Work item -
The data should be written out in full, exactly as it stands, and the pictures dropped.

─── Exercise data

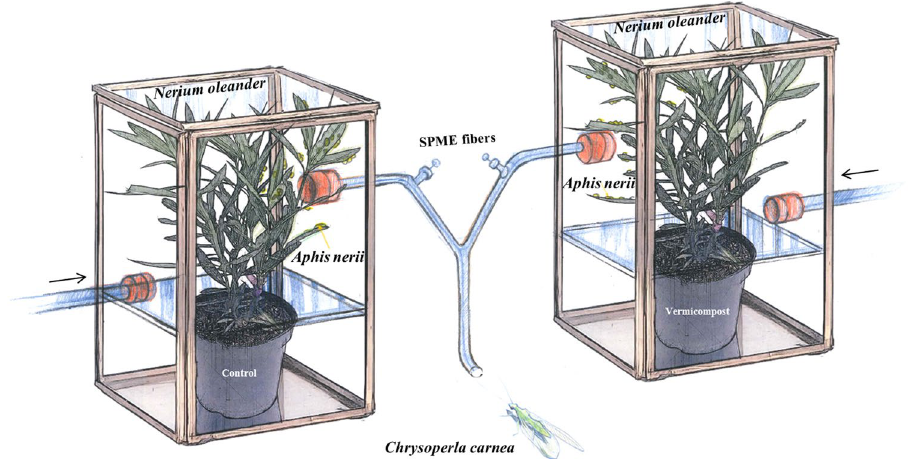
Figure 1. Regulated olfactometer system comprising Nerium oleander plants grown in a potting soil initially containing a sterile (Control)/non sterile (Vermicompost) inoculum, the herbivorous Aphis nerii and the generalist predator Chrysoperla carnea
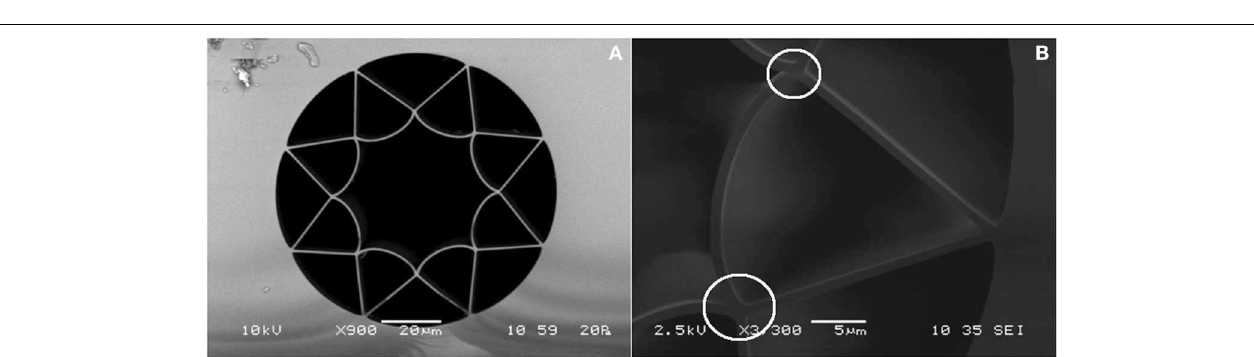
Frontiers in Physics |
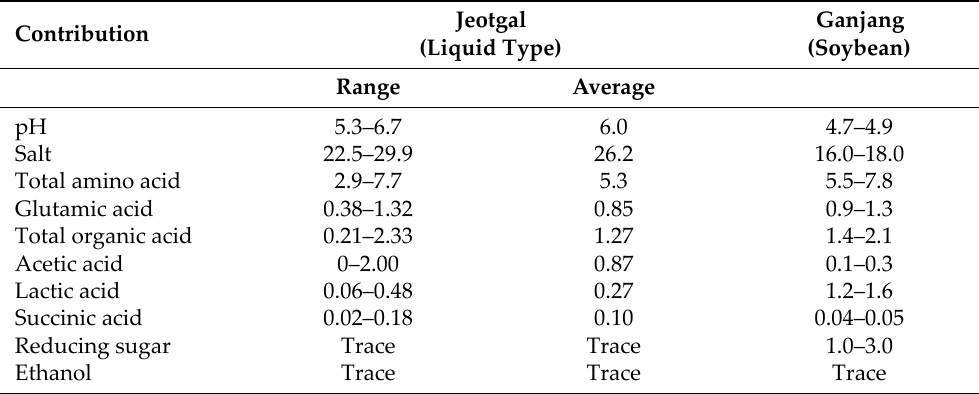
Table 1. Characteristics of jeotgal and ganjang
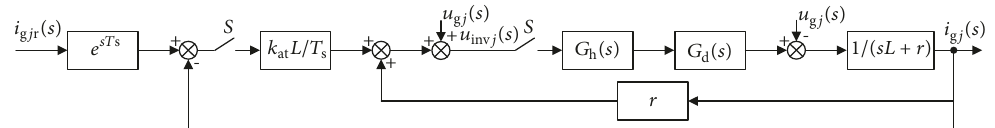
Figure 5: Diagram of the deadbeat current control for the grid-connected inverter.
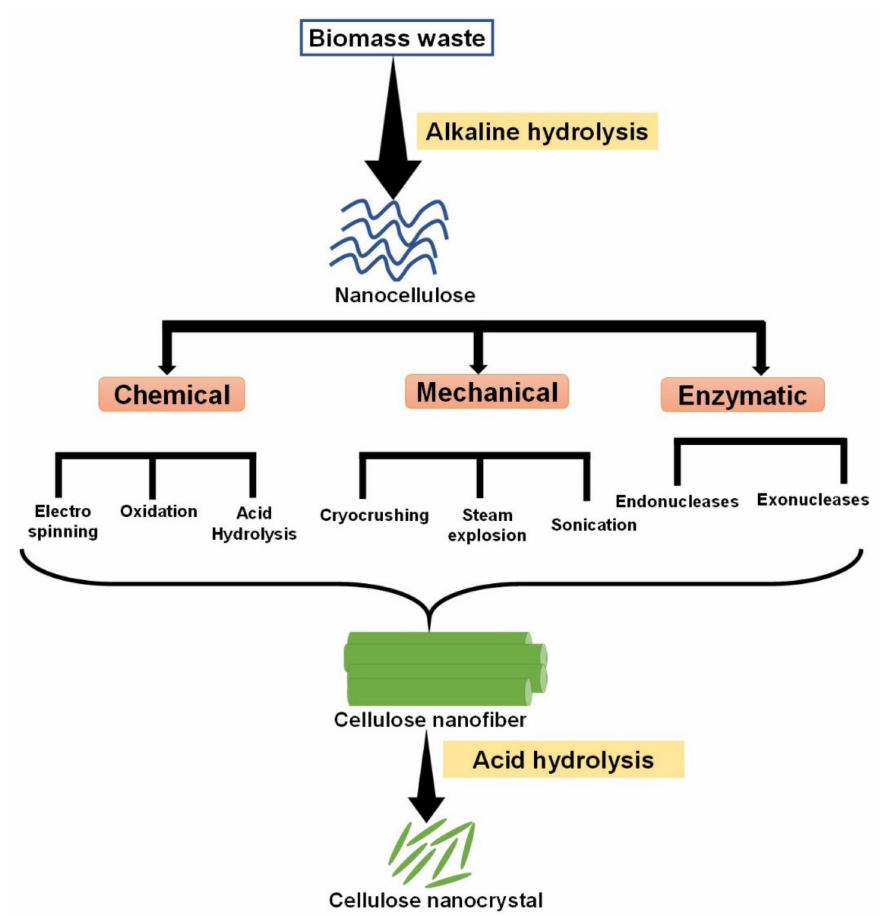
Figure 2. Different schemes for making cellulose nanocrystals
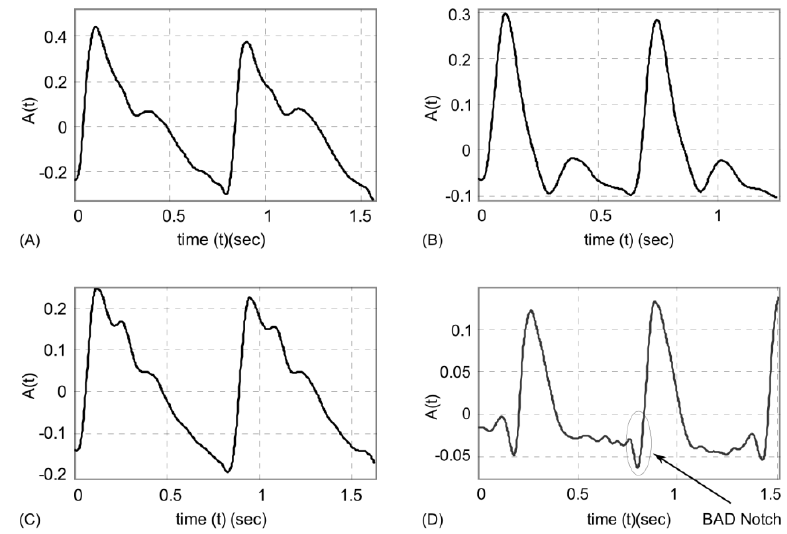
Figure 3. ( A – C ) pulse patterns of young healthy persons: (A) taut, (B) slippery, (C) moderate. Plot ( D ) illustrates abnormal pulse pattern containing BAD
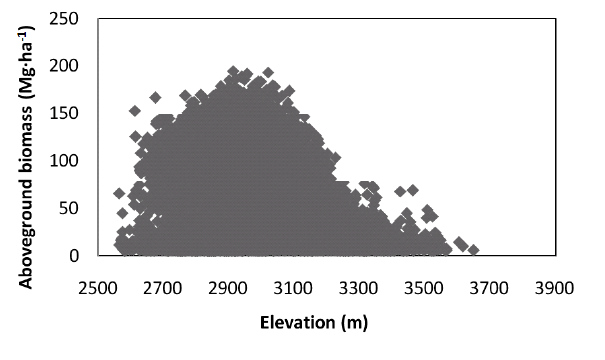
Figure 6. Scatter plots plots comparing above-ground biomass against elevation, slope, and aspect. ( a ) Scatter plot of the above-ground biomass and elevation; ( b ) scatter plot of the above-ground biomass and slope; ( c ) scatter plot of the above-ground biomass and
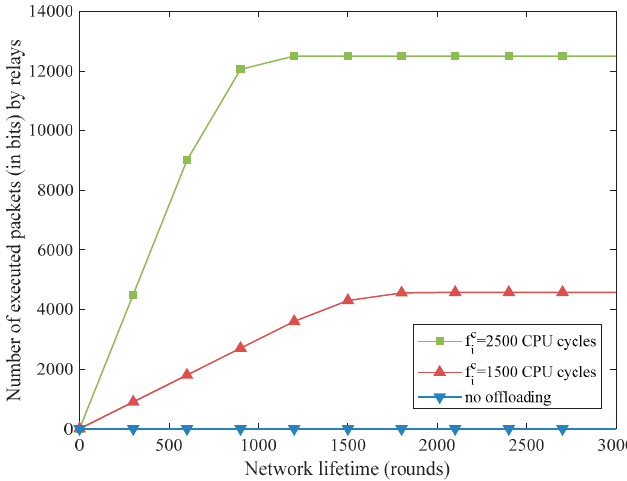
Figure 6. The number of executed packets by relays versus time under different scenarios.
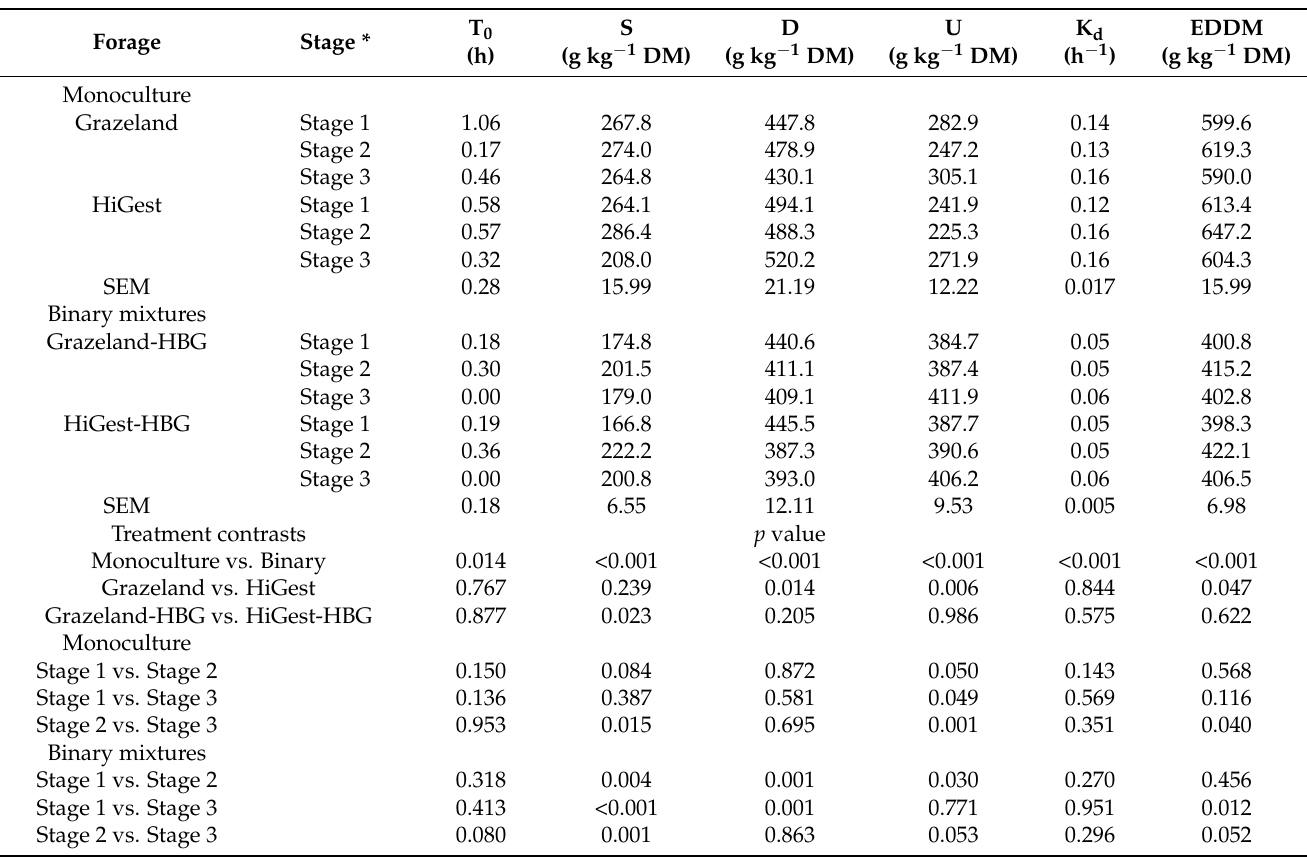
Table 2. Effects of cultivar, maturity, and their interaction on in situ rumen degradation kinetics of DM of alfalfa cultivars in monoculture and in binary mixtures with AC Success hybrid bromegrass (HBG) in Saskatoon, Saskatchewan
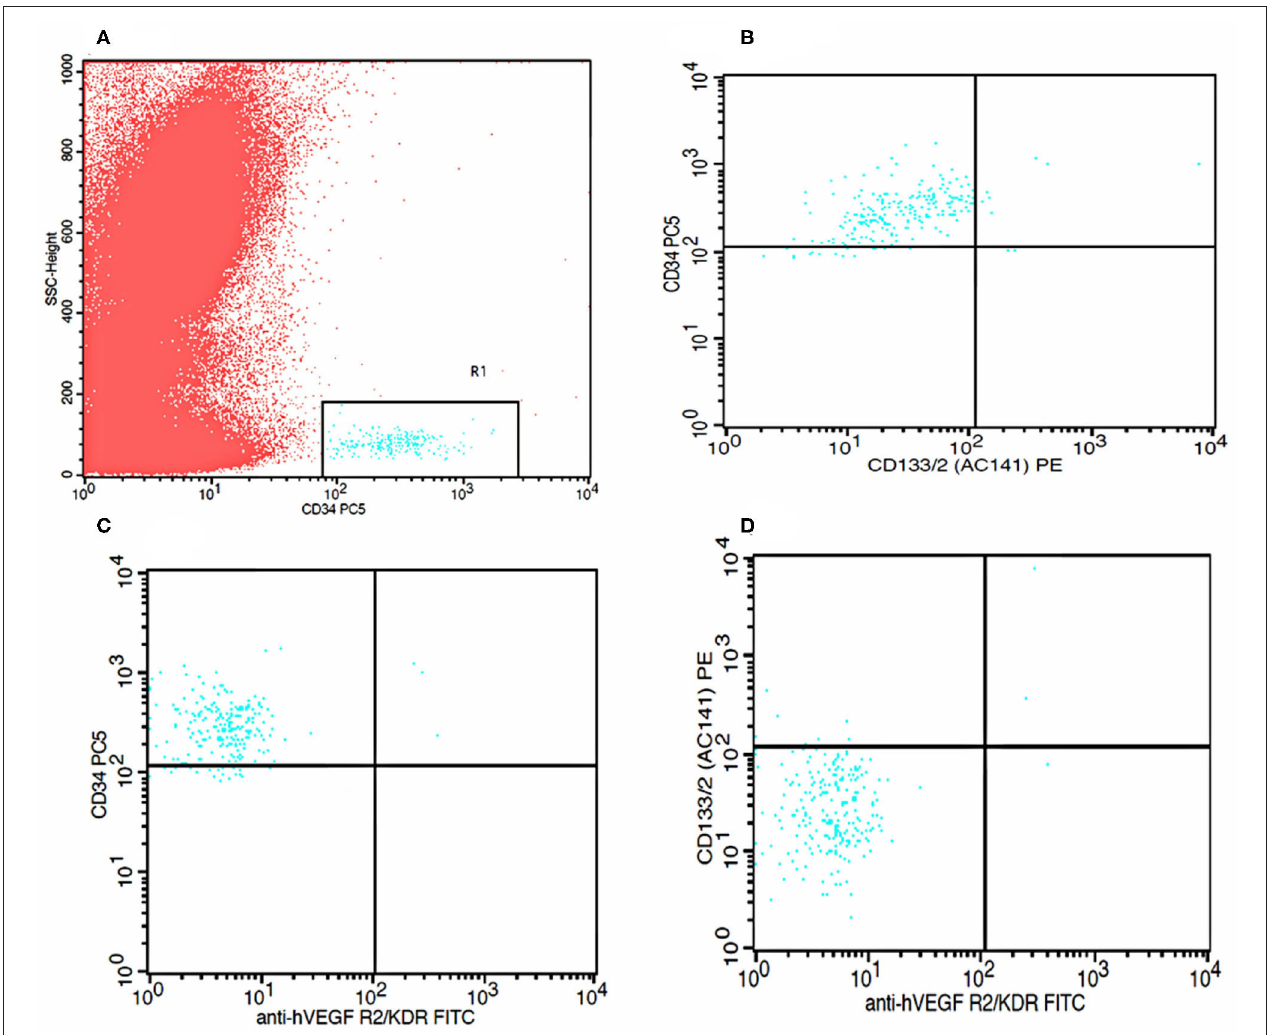
FIGURE 1 | Flow cytometry analysis graphs. (A) Identification of CD34 positive cells. (B) Identification of CD 133 positive cells within CD34 positive cells. (C) Identification of KDR positive cells within CD34 positive cells. (D) Identification of both CD133 positive and KDR positive cells within CD34 positive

──────

Task response -
Figure 1. Regulated olfactometer system comprising Nerium oleander plants grown in a potting soil initially containing a sterile (Control)/non sterile (Vermicompost) inoculum, the herbivorous Aphis nerii and the generalist predator Chrysoperla carnea
Frontiers in Physics |
Table 1. Characteristics of jeotgal and ganjang
Figure 5: Diagram of the deadbeat current control for the grid-connected inverter.
Figure 2. Different schemes for making cellulose nanocrystals
Figure 3. ( A – C ) pulse patterns of young healthy persons: (A) taut, (B) slippery, (C) moderate. Plot ( D ) illustrates abnormal pulse pattern containing BAD
Figure 6. Scatter plots plots comparing above-ground biomass against elevation, slope, and aspect. ( a ) Scatter plot of the above-ground biomass and elevation; ( b ) scatter plot of the above-ground biomass and slope; ( c ) scatter plot of the above-ground biomass and
Figure 6. The number of executed packets by relays versus time under different scenarios.
Table 2. Effects of cultivar, maturity, and their interaction on in situ rumen degradation kinetics of DM of alfalfa cultivars in monoculture and in binary mixtures with AC Success hybrid bromegrass (HBG) in Saskatoon, Saskatchewan
FIGURE 1 | Flow cytometry analysis graphs. (A) Identification of CD34 positive cells. (B) Identification of CD 133 positive cells within CD34 positive cells. (C) Identification of KDR positive cells within CD34 positive cells. (D) Identification of both CD133 positive and KDR positive cells within CD34 positive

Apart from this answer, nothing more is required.